Tool immaturity. These tools are all early stage. Expect rough edges, breaking changes, and workflow gaps. The ecosystem is moving fast, which means today’s best practices may be obsolete in six months.
Where This Is Heading
Spec driven development is less than a year old as a named practice, and the tooling is evolving fast. The fundamental insight, that AI agents produce better code when given structured intent rather than ad hoc prompts, seems durable even if the specific tools don’t survive.

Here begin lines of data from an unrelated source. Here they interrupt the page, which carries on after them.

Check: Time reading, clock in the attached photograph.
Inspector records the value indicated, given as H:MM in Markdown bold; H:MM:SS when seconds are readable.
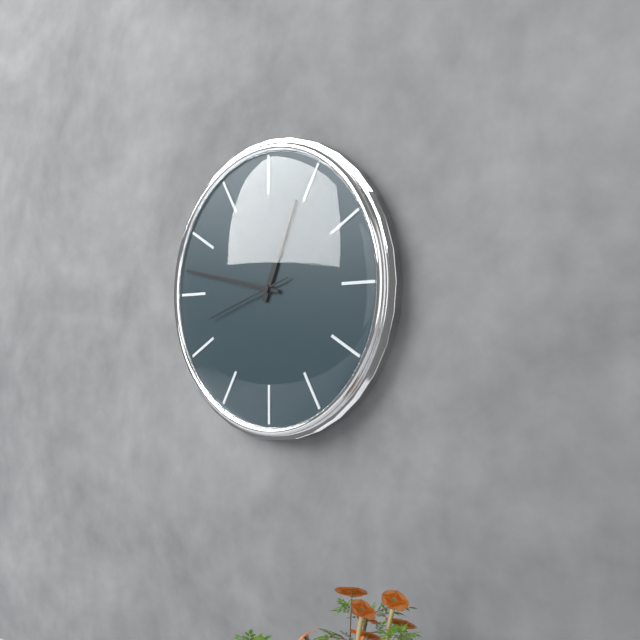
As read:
**12:47:42**
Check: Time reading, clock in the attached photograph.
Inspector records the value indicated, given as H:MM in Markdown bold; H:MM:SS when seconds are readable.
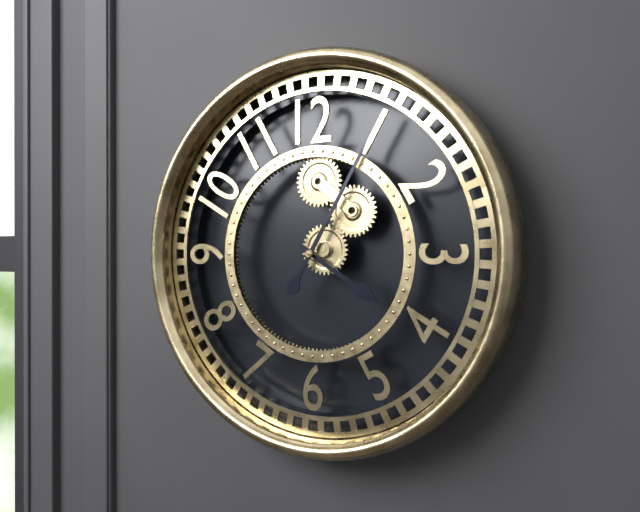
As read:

What’s interesting is the convergence. BDD (Behavior Driven Development), TDD (Test Driven Development), and now SDD all share the same DNA: define the desired behavior before writing the implementation. SDD is that idea adapted for a world where the implementer is an AI agent rather than a human developer.
The open question is whether specs will remain the domain of dedicated tools, or whether this discipline gets absorbed into the AI coding tools themselves. We’re already seeing Cursor, Claude Code, and Copilot add planning and multi step reasoning capabilities that accomplish some of what SDD tools do, without the explicit spec writing step.
For now, the practical takeaway is simple: if you’re doing anything more complex than a quick prototype with AI coding tools, some form of structured planning, whether you call it SDD or just “thinking before prompting,” will produce better results than vibing your way through it. The tools can help enforce that discipline, but the discipline itself is what matters.
The spec isn’t the point. The thinking is.